Accumulation Bond

What is the accumulation of Bonds

Accumulation bond is a bond sold at a discount, known as original issue discount, and for which the Issuer is not required to make semiannual interest payments, as is usually done. In other words, the bondholder, or lender, is simply to give the company that issued the bond for less money than he legally use, and in return to abandon interest income. Accumulation bond is so named because the bond value is accumulated over time. They are also known as zero-coupon discount bonds.

Breaking down the ‘accumulation of Bonds

As accumulation bonds are always sold at original issue discount, they are always sold below face value, and the IRS considers the OID as interest. Even if the bondholder receives coupon payments, interest on the bonds is accrued and must be taken into account as interest income on the tax return of the bond each year. This is sometimes called phantom income.

Some investors like to use accumulation bonds in their financial plans as they know the exact amount they will receive at some point in the future when the bond Matures, even if they do not get interim cash flows. Investors in the accumulation of bonds should be aware, however, that the accumulation of bonds at risk a sharp decline in prices during periods of rising interest rates.

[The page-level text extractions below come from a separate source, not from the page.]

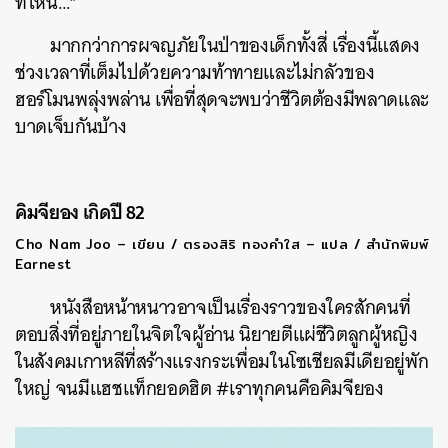
ที่ไหน…”
มากกว่าการผจญภัยในป่าของเด็กทั้งสี่ เรื่องนี้แสดง
ช่วงเวลาที่เต็มไปด้วยความท้าทายและไม่กลัวของ
ฮอร์โมนพลุ่งพล่าน เพื่อที่สุดจะพบว่าชีวิตต้องมีพลาดและ
บาดเจ็บกันบ้าง
คิมจียอง เกิดปี 82
Cho Nam Joo – เขียน / ตรองสิริ ทองคำใส – แปล / สำนักพิมพ์
Earnest
หนังสือหน้าหนาวอาจเป็นเรื่องราวของใครสักคนที่
ตอบสิ่งที่อยู่ภายในจิตใจผู้อ่าน นิยายตีแผ่ชีวิตลูกผู้หญิง
ในสังคมเกาหลีที่สร้างแรงกระเพื่อมในโซเชียลมีเดียอยู่พัก
ใหญ่ จนมีแฮชแท็กยอดฮิต #เราทุกคนคือคิมจียอง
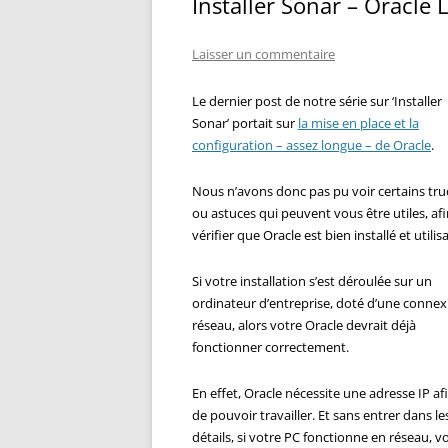
Installer Sonar – Oracle
Laisser un commentaire
Le dernier post de notre série sur ‘Installer
Sonar’ portait sur
la mise en place et la
configuration – assez longue – de Oracle
.
Nous n’avons donc pas pu voir certains tru
ou astuces qui peuvent vous être utiles, af
vérifier que Oracle est bien installé et utilis
Si votre installation s’est déroulée sur un
ordinateur d’entreprise, doté d’une connex
réseau, alors votre Oracle devrait déjà
fonctionner correctement.
En effet, Oracle nécessite une adresse IP af
de pouvoir travailler. Et sans entrer dans le
détails, si votre PC fonctionne en réseau, v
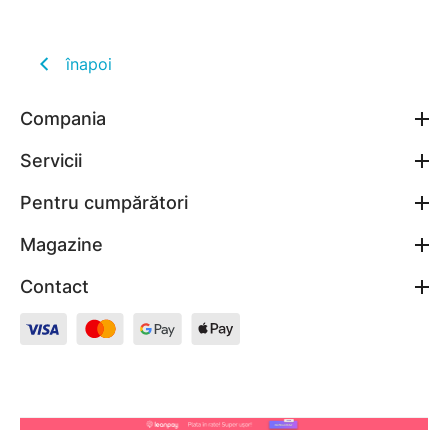
înapoi
Compania
Servicii
Pentru cumpărători
Magazine
Contact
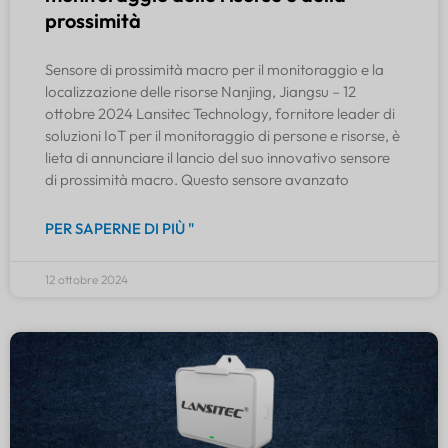
prossimità
Sensore di prossimità macro per il monitoraggio e la
localizzazione delle risorse Nanjing, Jiangsu – 12
ottobre 2024 Lansitec Technology, fornitore leader di
soluzioni IoT per il monitoraggio di persone e risorse, è
lieta di annunciare il lancio del suo innovativo sensore
di prossimità macro. Questo sensore avanzato
PER SAPERNE DI PIÙ "
12 ottobre 2024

The accumulation of bonds usually issued by the Federal, local or state authorities.

Example savings Bonds

Group widget you need to build a new widget plant, and needs some extra money to renovate their offices. The plant will cost $710,000, while the repair will cost $33,000. The leaders of the group widget has decided to sell the accumulation of bonds to Finance these expenditures, promising to pay its creditors in 15 years $ 1 million. But it is an accumulation bond, the Group widget does not pay interest on the loan. Instead, he will receive only $ 1 million, but with a discount of $743,000, enough to meet their new expenses. The difference in the amount of $257,000 that the lender should not lend to compensate for the lack of interest income. In this hypothetical example, the interest rate on the bonds will be approximately 2%.

The bondholder, however, not to recognize the income all at once, either at the beginning or at the end of maturity of the bonds. That’s because the IRS treatment of this income as it accumulates over time.